Deobandi parties pressurize Sindh govt for no action against seminaries

Written by  Published by:Shiite News
Published in Pakistan
Thursday, 12 March 2015


As part of the new anti-terrorism policy, the law enforcement agencies have started scrutinizing madrassas (seminaries) in Sindh, sealed hundreds of them and arrested many teachers and students. In response, Deobandi parties have threatened to launch a movement against the provincial government despite the fact that only unregistered seminaries have been sealed so far.

“The law enforcement agencies have been inspecting religious seminaries’ connections with banned terrorist/militant groups and their sources of funding, especially from abroad, and sealed many of them,” a home department official said.
“They have also been examining the assets of seminaries and the foreign students and teachers there, especially those from Afghanistan,” he added.

“Besides, the affiliation of teachers and students with religious parties and (Wahhabis-allied Deobandi) jihadist groups and their activities are also being monitored.”

Although it is not aimed at any specific seminary, Deobandis allied with Wahhabi-Salafi militants foresee curtailing their influence and fear that their connection with ongoing terrorism across Pakistan would come to light.

Like their past tradition, Deobandis used their JUI and their seminaries relations with Shia Muslims and Sunni Bralevis to exert pressure on the government for inaction against their fanatic seminaries. It is fact that Sunni Bralevis and Shia Muslims seminaries are not involved in terrorism and all those who perpetrated terrorist attacks belonged to Deobandi seminaries because of old ties of Deobandis with fanatic and terrorist outfits such as ASWJ/Sipah-a-Sahaba, Lashkar-e-Jhangvi, Taliban, al-Qaida, Jund-ush-Shaitan, etc.
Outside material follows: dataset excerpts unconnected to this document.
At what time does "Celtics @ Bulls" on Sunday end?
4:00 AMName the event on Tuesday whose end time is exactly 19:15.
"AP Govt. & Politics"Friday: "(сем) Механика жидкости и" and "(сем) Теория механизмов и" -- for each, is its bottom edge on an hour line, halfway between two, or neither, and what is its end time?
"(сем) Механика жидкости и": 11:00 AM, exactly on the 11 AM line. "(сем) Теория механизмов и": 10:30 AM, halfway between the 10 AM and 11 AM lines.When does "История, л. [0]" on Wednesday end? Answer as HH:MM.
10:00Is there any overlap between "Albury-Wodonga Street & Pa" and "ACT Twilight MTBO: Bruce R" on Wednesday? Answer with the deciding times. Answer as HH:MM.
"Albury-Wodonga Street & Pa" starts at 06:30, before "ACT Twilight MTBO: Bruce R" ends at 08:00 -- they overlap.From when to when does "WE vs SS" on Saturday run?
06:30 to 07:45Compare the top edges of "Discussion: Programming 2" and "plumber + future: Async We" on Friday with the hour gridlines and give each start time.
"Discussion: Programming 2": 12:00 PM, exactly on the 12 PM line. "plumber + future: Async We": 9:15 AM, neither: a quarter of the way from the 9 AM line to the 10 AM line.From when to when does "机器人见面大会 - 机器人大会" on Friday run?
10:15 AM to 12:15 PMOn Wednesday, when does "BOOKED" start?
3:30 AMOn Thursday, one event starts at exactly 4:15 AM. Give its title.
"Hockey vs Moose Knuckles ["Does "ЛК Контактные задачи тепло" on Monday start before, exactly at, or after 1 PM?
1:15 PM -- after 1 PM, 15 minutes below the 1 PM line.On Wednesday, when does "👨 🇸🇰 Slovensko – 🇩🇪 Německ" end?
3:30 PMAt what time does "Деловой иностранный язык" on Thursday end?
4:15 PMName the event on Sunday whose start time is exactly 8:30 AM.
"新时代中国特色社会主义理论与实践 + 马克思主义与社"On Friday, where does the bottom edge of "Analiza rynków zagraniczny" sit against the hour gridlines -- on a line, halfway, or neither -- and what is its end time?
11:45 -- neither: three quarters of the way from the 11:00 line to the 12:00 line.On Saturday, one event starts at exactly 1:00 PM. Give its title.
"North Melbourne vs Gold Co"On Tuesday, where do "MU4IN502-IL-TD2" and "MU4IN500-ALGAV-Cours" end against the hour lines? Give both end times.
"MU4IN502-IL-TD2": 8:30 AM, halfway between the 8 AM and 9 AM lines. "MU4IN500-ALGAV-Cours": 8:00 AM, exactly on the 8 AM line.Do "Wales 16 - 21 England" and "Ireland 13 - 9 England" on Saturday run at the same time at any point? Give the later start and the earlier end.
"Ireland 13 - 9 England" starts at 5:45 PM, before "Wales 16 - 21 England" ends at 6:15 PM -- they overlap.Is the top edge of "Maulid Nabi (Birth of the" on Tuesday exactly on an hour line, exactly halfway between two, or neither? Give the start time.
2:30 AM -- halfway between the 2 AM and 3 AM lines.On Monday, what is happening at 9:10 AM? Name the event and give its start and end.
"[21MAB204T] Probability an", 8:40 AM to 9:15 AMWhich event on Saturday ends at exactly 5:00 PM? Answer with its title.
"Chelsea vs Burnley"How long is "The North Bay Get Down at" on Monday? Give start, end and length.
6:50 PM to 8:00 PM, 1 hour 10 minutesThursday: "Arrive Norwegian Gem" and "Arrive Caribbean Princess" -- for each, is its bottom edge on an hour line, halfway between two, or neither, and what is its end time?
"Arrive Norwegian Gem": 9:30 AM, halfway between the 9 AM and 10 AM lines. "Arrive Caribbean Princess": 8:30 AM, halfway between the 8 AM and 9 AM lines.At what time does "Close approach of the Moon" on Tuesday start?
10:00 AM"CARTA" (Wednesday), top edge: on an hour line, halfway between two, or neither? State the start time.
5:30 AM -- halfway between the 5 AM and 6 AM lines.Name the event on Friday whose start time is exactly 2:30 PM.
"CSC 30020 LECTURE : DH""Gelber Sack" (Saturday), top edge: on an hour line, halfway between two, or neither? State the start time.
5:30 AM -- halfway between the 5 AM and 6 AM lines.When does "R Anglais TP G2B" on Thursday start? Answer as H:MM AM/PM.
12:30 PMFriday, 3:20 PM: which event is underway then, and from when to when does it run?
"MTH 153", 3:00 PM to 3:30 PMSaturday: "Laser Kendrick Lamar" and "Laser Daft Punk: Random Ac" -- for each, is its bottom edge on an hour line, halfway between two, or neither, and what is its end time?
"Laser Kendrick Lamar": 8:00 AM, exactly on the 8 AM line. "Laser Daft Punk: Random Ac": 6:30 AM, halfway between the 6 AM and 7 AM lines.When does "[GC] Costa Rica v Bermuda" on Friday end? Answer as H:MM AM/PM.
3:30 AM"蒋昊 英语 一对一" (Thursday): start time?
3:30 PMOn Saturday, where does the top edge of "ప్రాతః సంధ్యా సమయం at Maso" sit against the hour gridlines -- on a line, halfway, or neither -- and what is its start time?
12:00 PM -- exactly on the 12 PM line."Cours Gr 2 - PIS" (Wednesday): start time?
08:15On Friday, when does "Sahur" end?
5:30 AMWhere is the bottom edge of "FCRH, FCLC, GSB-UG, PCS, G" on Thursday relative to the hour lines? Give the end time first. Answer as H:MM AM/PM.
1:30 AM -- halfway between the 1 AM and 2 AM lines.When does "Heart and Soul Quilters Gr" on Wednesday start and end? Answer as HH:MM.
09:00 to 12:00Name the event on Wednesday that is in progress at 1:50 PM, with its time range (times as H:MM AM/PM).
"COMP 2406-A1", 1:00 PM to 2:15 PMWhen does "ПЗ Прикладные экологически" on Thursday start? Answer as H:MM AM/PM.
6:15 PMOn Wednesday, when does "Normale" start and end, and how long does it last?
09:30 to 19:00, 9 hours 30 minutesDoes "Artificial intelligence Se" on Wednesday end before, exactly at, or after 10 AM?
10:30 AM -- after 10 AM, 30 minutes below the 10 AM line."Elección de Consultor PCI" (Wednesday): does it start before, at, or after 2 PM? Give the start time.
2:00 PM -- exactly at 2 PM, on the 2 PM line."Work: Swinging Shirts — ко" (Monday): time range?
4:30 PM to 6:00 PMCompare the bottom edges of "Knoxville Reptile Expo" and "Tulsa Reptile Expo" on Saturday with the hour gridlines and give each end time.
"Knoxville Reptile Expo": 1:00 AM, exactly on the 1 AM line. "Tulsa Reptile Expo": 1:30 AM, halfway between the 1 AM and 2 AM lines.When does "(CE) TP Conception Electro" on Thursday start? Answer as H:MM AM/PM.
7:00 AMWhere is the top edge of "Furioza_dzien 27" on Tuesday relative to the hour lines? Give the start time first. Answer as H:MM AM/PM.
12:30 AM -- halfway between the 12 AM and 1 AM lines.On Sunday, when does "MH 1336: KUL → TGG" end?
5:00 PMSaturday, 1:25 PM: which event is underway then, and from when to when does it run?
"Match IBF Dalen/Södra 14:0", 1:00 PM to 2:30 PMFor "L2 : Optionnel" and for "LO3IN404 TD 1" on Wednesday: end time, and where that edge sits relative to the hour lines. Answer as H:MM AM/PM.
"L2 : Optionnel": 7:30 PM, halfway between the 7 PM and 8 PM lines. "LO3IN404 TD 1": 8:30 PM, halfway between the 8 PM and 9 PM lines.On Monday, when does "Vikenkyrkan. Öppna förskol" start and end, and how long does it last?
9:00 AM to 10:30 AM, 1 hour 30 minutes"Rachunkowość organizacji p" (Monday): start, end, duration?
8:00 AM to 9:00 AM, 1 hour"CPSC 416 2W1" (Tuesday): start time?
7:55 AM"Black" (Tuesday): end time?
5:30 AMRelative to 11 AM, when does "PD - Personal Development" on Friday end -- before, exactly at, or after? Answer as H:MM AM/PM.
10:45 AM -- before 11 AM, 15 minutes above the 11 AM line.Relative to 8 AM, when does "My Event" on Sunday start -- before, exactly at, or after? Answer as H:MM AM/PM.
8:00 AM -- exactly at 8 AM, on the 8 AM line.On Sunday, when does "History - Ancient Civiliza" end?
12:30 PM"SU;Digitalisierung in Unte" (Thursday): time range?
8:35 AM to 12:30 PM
Unfortunately, Shia Ulema Council and Sunni Bralevis party also attended a Deobandis-sponsored meeting on March 9 that threatened to launch a movement to stop the sealing of seminaries and the harassing of clerics under the Loudspeaker Act and other laws JUIF’s Usman threatened to launch anti-government movement from March 18 and could also besiege the Chief Minister’s House.

Civil society’s concerns

Security analysts and civil society organisations are unsatisfied with the government’s action.

Asad Iqbal Butt, the provincial vice-chairperson of the Human Rights Commission of Pakistan, said it was the prime responsibility of the government to curtail the mushroom growth of seminaries in the province, especially in Karachi.

“The government is unable to stand up to the pressure exerted by the religious parties and that is why it has not taken bold measures to bring seminaries under its control,” he added.

Tariq Pervez, the former chairman of the National Counter-Terrorism Authority, believes that the government should adopt a two-dimensional policy for tackling the issue of the ties between seminaries and militancy to remove the misconceptions among the public.